··· Data records ···
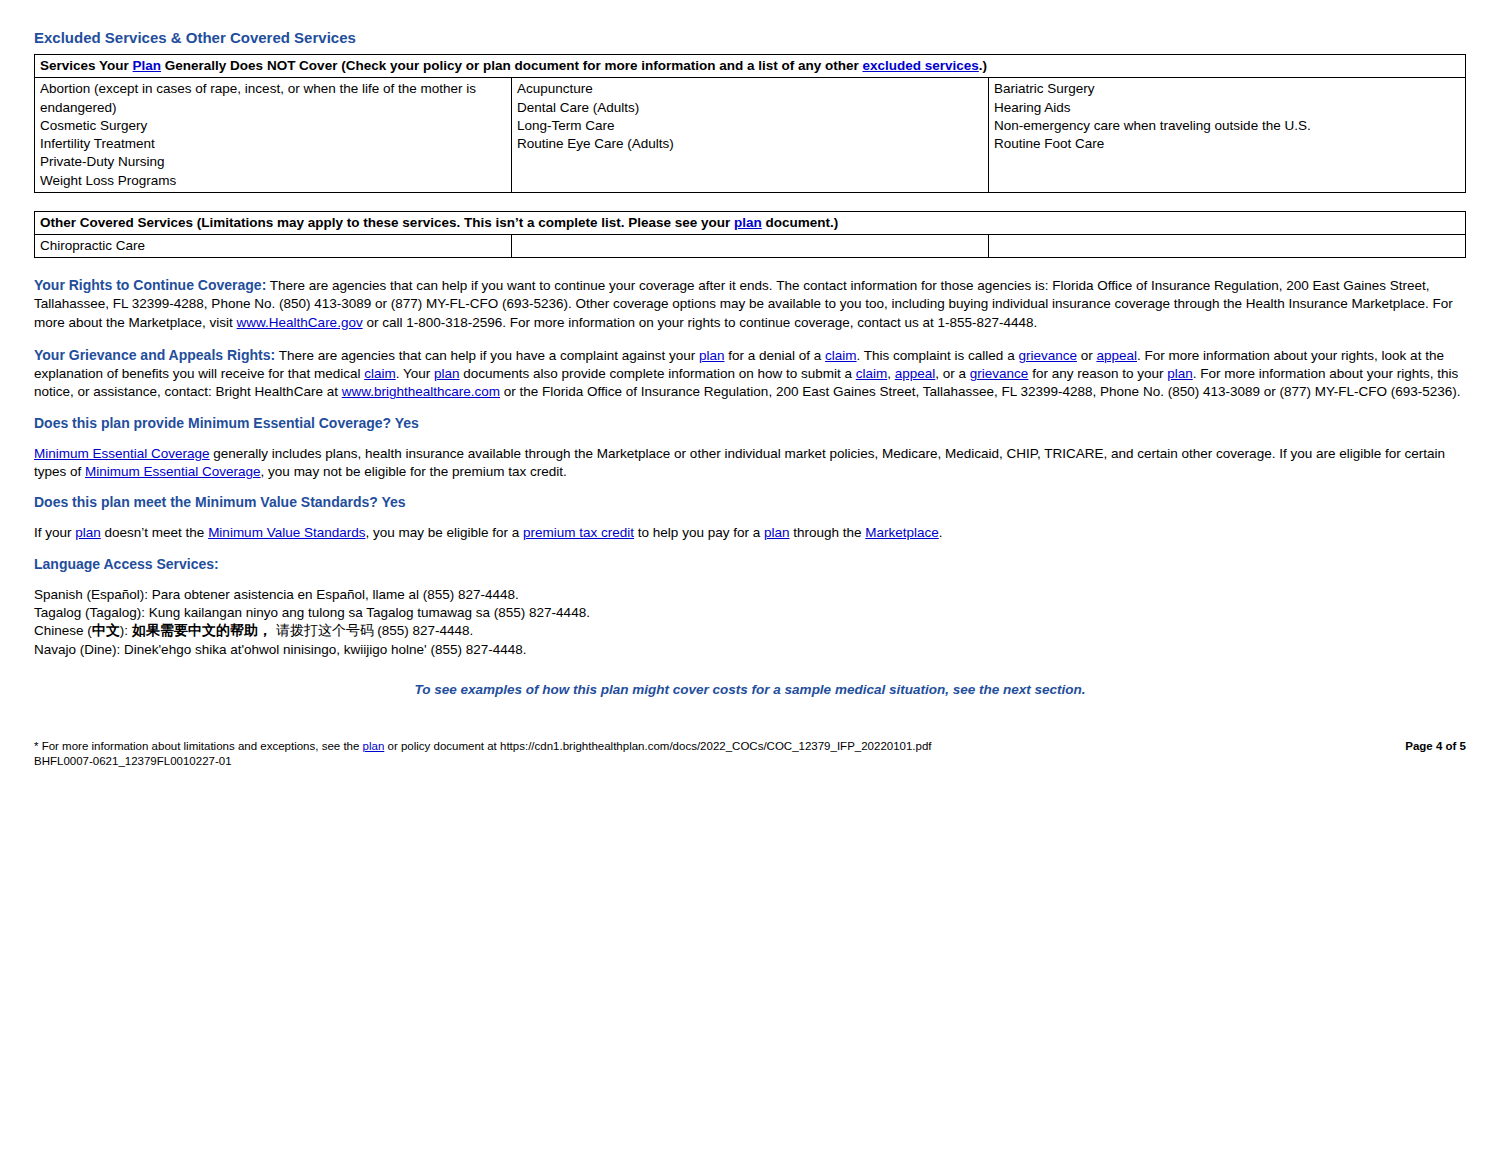Excluded Services & Other Covered Services
| Services Your Plan Generally Does NOT Cover (Check your policy or plan document for more information and a list of any other excluded services .) |
| --- |
| Abortion (except in cases of rape, incest, or when the life of the mother is endangered) Cosmetic Surgery Infertility Treatment Private-Duty Nursing Weight Loss Programs | Acupuncture Dental Care (Adults) Long-Term Care Routine Eye Care (Adults) | Bariatric Surgery Hearing Aids Non-emergency care when traveling outside the U.S. Routine Foot Care |
| Other Covered Services (Limitations may apply to these services. This isn’t a complete list. Please see your plan document.) |
| Chiropractic Care | | |
Your Rights to Continue Coverage:
There are agencies that can help if you want to continue your coverage after it ends. The contact information for those agencies is: Florida Office of Insurance Regulation, 200 East Gaines Street, Tallahassee, FL 32399-4288, Phone No. (850) 413-3089 or (877) MY-FL-CFO (693-5236). Other coverage options may be available to you too, including buying individual insurance coverage through the Health Insurance Marketplace. For more about the Marketplace, visit www.HealthCare.gov or call 1-800-318-2596. For more information on your rights to continue coverage, contact us at 1-855-827-4448.
Your Grievance and Appeals Rights:
There are agencies that can help if you have a complaint against your plan for a denial of a claim. This complaint is called a grievance or appeal. For more information about your rights, look at the explanation of benefits you will receive for that medical claim. Your plan documents also provide complete information on how to submit a claim, appeal, or a grievance for any reason to your plan. For more information about your rights, this notice, or assistance, contact: Bright HealthCare at www.brighthealthcare.com or the Florida Office of Insurance Regulation, 200 East Gaines Street, Tallahassee, FL 32399-4288, Phone No. (850) 413-3089 or (877) MY-FL-CFO (693-5236).
Does this plan provide Minimum Essential Coverage? Yes
Minimum Essential Coverage generally includes plans, health insurance available through the Marketplace or other individual market policies, Medicare, Medicaid, CHIP, TRICARE, and certain other coverage. If you are eligible for certain types of Minimum Essential Coverage, you may not be eligible for the premium tax credit.
Does this plan meet the Minimum Value Standards? Yes
If your plan doesn’t meet the Minimum Value Standards, you may be eligible for a premium tax credit to help you pay for a plan through the Marketplace.
Language Access Services:
Spanish (Español): Para obtener asistencia en Español, llame al (855) 827-4448.
Tagalog (Tagalog): Kung kailangan ninyo ang tulong sa Tagalog tumawag sa (855) 827-4448.
Chinese (中文): 如果需要中文的帮助， 请拨打这个号码 (855) 827-4448.
Navajo (Dine): Dinek'ehgo shika at'ohwol ninisingo, kwiijigo holne' (855) 827-4448.
To see examples of how this plan might cover costs for a sample medical situation, see the next section.
Page 4 of 5 * For more information about limitations and exceptions, see the plan or policy document at https://cdn1.brighthealthplan.com/docs/2022_COCs/COC_12379_IFP_20220101.pdf BHFL0007-0621_12379FL0010227-01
···
• Action item: Using the records above, write out exactly the lines between the one holding "plan document.) |" and the one holding "Your Grievance and", inclusive; leave everything else out.

• Result of the exercise:
| Other Covered Services (Limitations may apply to these services. This isn’t a complete list. Please see your plan document.) |
| Chiropractic Care | | |
Your Rights to Continue Coverage:
There are agencies that can help if you want to continue your coverage after it ends. The contact information for those agencies is: Florida Office of Insurance Regulation, 200 East Gaines Street, Tallahassee, FL 32399-4288, Phone No. (850) 413-3089 or (877) MY-FL-CFO (693-5236). Other coverage options may be available to you too, including buying individual insurance coverage through the Health Insurance Marketplace. For more about the Marketplace, visit www.HealthCare.gov or call 1-800-318-2596. For more information on your rights to continue coverage, contact us at 1-855-827-4448.
Your Grievance and Appeals Rights:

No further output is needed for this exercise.